I mean Law, is for maintaining justice, not for ruining your own life.

And, if i had another chance to go back again and change my choices, i probably wont go through with the law exam in the first place.

But at the end, i am happy i enjoyed my life then, rather than go about carrying books and being all studious just for the sake of law,

P.S. - Hotel management students do have their perks, plus being here in IHM pusa, kinda made me meet awesome people,
people i will be talking about here  in my blog, though i will change names, for keeping privacy, but, you will hear it all people,

this is me with a few friends at my college

I hope you guys enjoy this, and enjoy your life,
do take your life seriously if you want to be a rich bitch,

but do let yourself lose once in a while too, it can be fun believe me,


Signing Off,
Naina Dasan

we can get proffesional too at times




Monday, March 18, 2013

Karma... or is it?


When i was younger, around 10 years old or so, i used to call my brother a failure, on his face , because i hated him, you know like everyone hates their brothers and sisters.

But calling him a failure wasn't the right thing to do,
I mean, i did think of him as a loser, as my parents always thought i was the smarter kid, and honestly, i didnt wanna be anything like him.

Top grades and being good in sports, i was all that, and extremely over confident that my parents were soo proud of me.



But as the name of the post suggests, Karma, did come back to me, for being nasty to him.
I started failing in subjects i used to top at. Due to careless mistakes.

I decided to apologize to my brother for that, and i knew it wasnt gonna change what i deserved. So, i decided to be the better child and not smoke or drink or do anything like  that, infact i would become a vetinary doctor, and help animals,

That was the dream, but i didn't get science when i was doing higher school education.

My brother at that time was pursuing Hotel management, and i thought that course was for losers.


Ironically i landed up with commerce without maths, and in the same class as my brother was, with the same teachers.


I still thought, i would give myself a chance to do law, or journalism,
and i did think id do that,
But my clat rank being 4000 something law wouldnt have been awesome, and my back up entrance was hotel management, in which i got a great rank (and who doesnt believe in fate now)


So i did get through hotel management, and right now as i type im doing my industrial training in the fourth semester.
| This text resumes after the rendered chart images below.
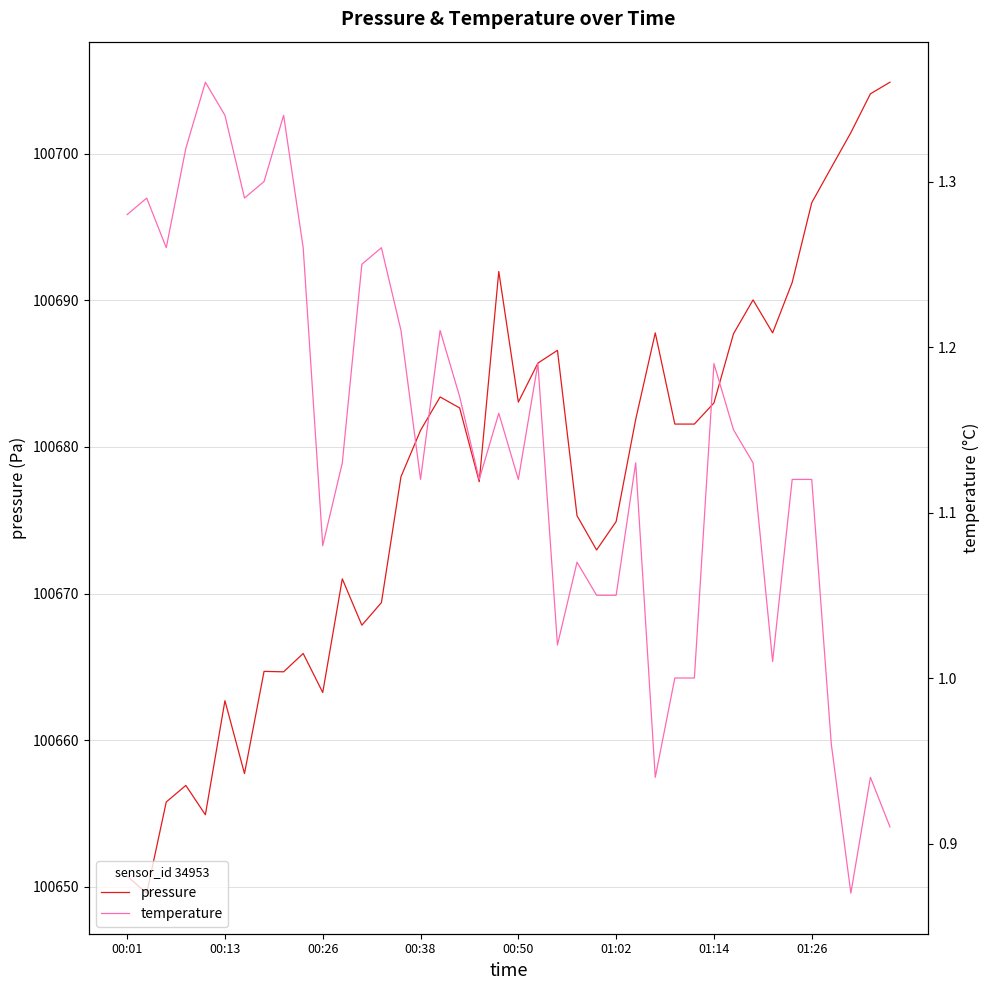

Reading left to right, extract all data points from this chart.

pressure: 100650.7	100649.6	100655.8	100656.9	100654.9	100662.7	100657.7	100664.7	100664.7	100665.9	100663.2	100671.0	100667.8	100669.4	100678.0	100681.1	100683.4	100682.7	100677.6	100692.0	100683.1	100685.7	100686.6	100675.3	100673.0	100674.9	100681.9	100687.8	100681.6	100681.6	100683.0	100687.7	100690.0	100687.8	100691.2	100696.7	100699.1	100701.4	100704.1	100704.9
temperature: 1.3	1.3	1.3	1.3	1.4	1.3	1.3	1.3	1.3	1.3	1.1	1.1	1.2	1.3	1.2	1.1	1.2	1.2	1.1	1.2	1.1	1.2	1.0	1.1	1.1	1.1	1.1	0.9	1.0	1.0	1.2	1.1	1.1	1.0	1.1	1.1	1.0	0.9	0.9	0.9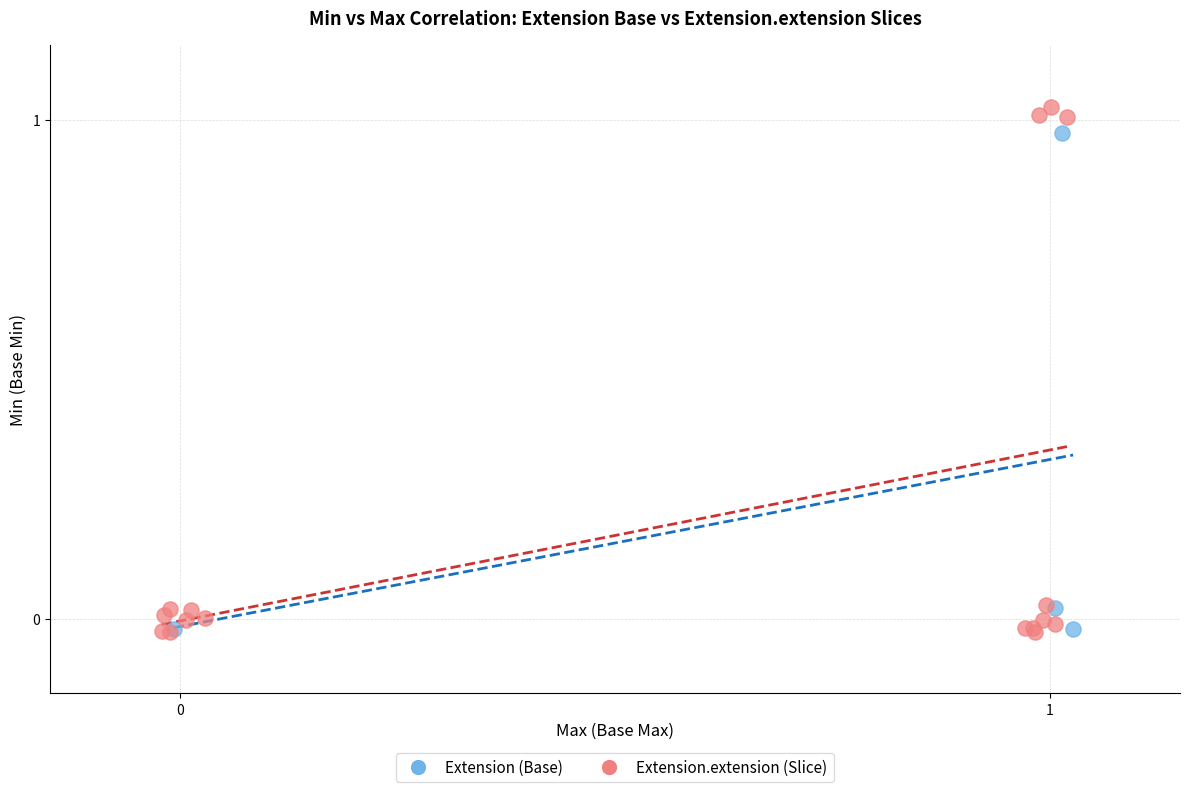

What are all the series names shown in the legend?

Extension (Base), Extension.extension (Slice)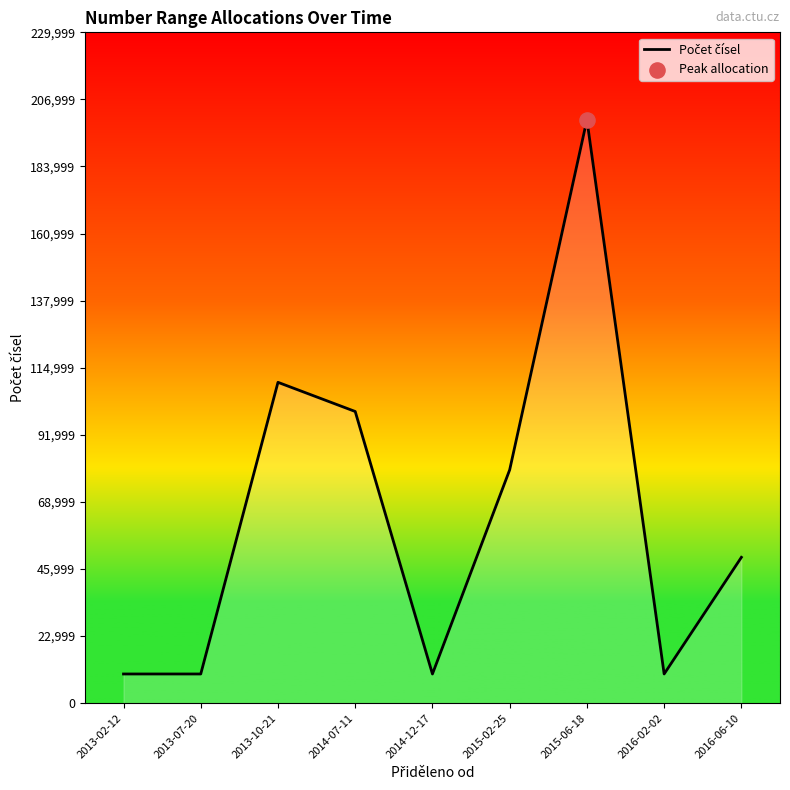

What is the change in value from 2013-02-12 to 2015-02-25?

+70000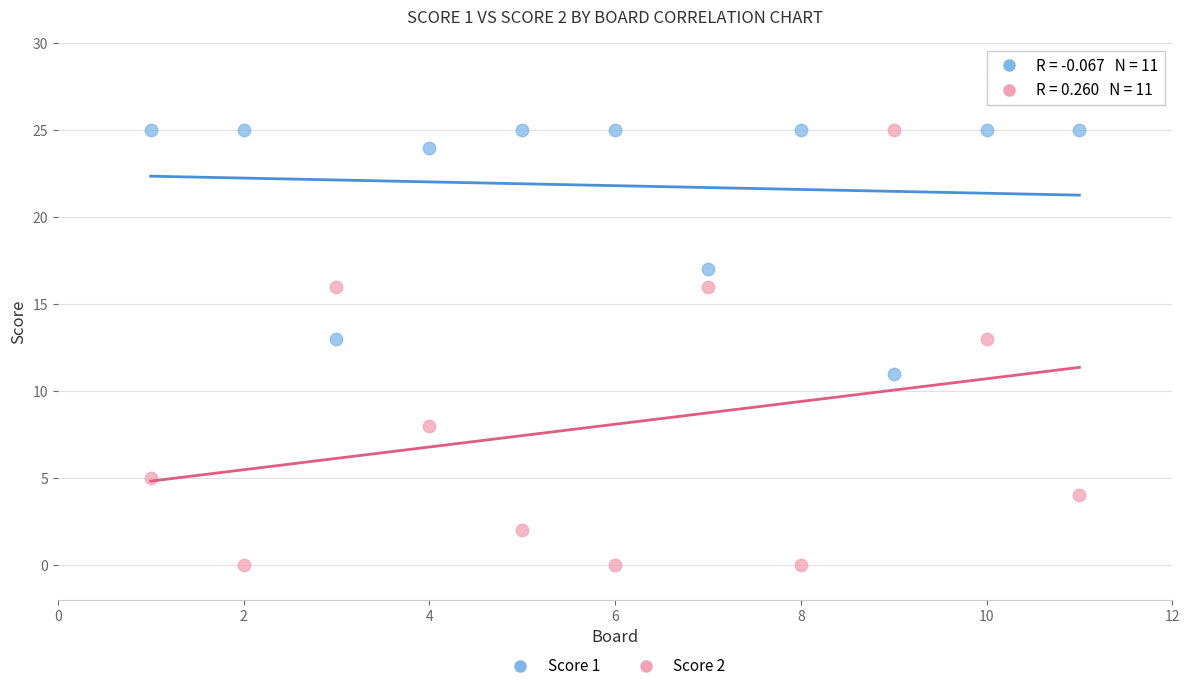

Across all data points, what is the range of Y values (max minus min)?

25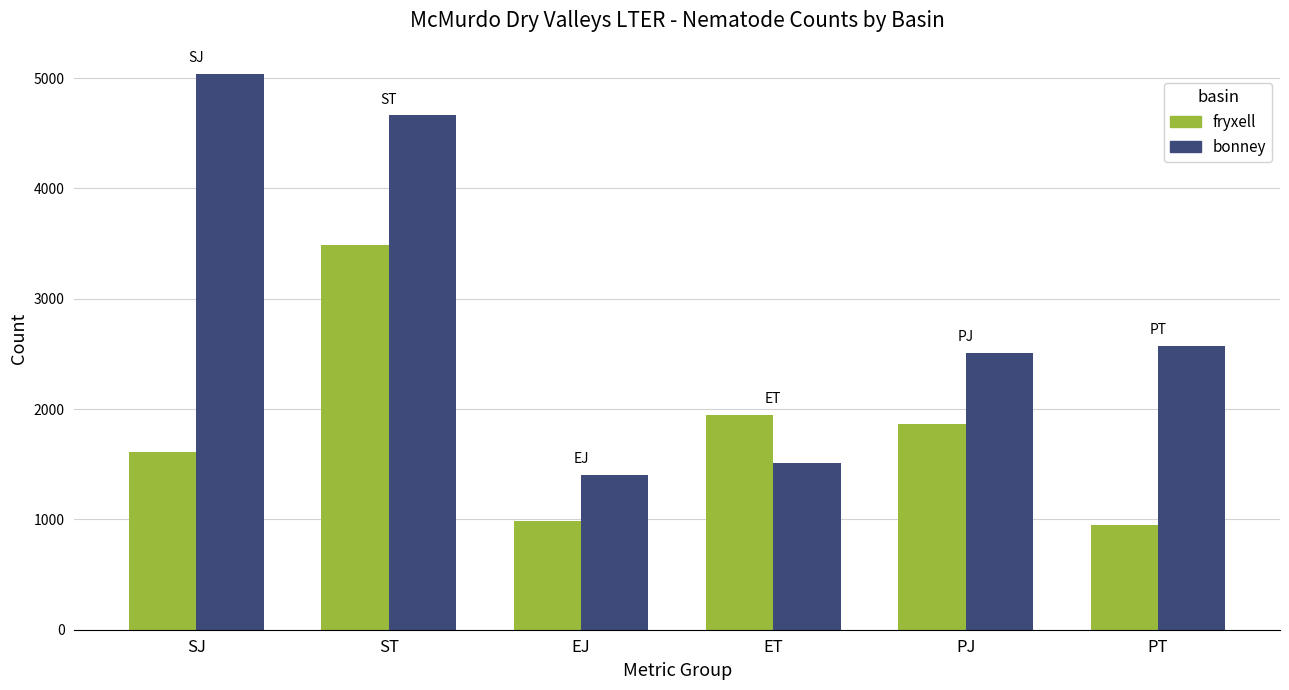

Reading left to right, list all the values displayed in this chart.

fryxell: 1614	3488	981	1946	1869	949
bonney: 5035	4661	1402	1512	2512	2572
I'd like to apologize to my brother , right here in the public forum ,
Hotel management is difficult, and ironically following the same path as he did, made me a lot like him,  but i got to know how awesome he is,



and i do regret calling him loser, and all those names,
because what he did, is not bad, its just how he was shaped up,
and when i see him now,  i realize, bloody hell i was such a judgemental bitch,




All i wanna say now is,
I love you dada, 
and karma kicking me in the ass, and taking me towards destiny,
is all thanks to you! 




moral: karma and destiny, are connected 

Welcome to my blog

ello there


I started this blog for the sole purpose of entertainment,
To me , and also to a lot of people who might or might not want to read it.



So introducing myself here,
My name is Naina, and I prefer being called by that name,
I've gone through many things in life, and some of which i will be sharing with you.


simply me


I am 19 years old, and am in a stable relationship with an amazing person.

i'm pursuing my hotel management course, right now at training in the front office department in the radisson hotel.

I can't be considered as unsocial, but currently im all career, and relationship. so yes a really serious phase for me.

thats all i can say about me, in this post, and the rest you guys will know once you keep following the rest.

Hope you enjoy reading my blog,
You will find adventures, funny things, experiences, photo's, everything out here.

I do consider my life to be adventurous enough to write about,
who knows, i may turn out to be a journalist after i finish this course.


Have fun guys,
and welcome to the world from my point of view!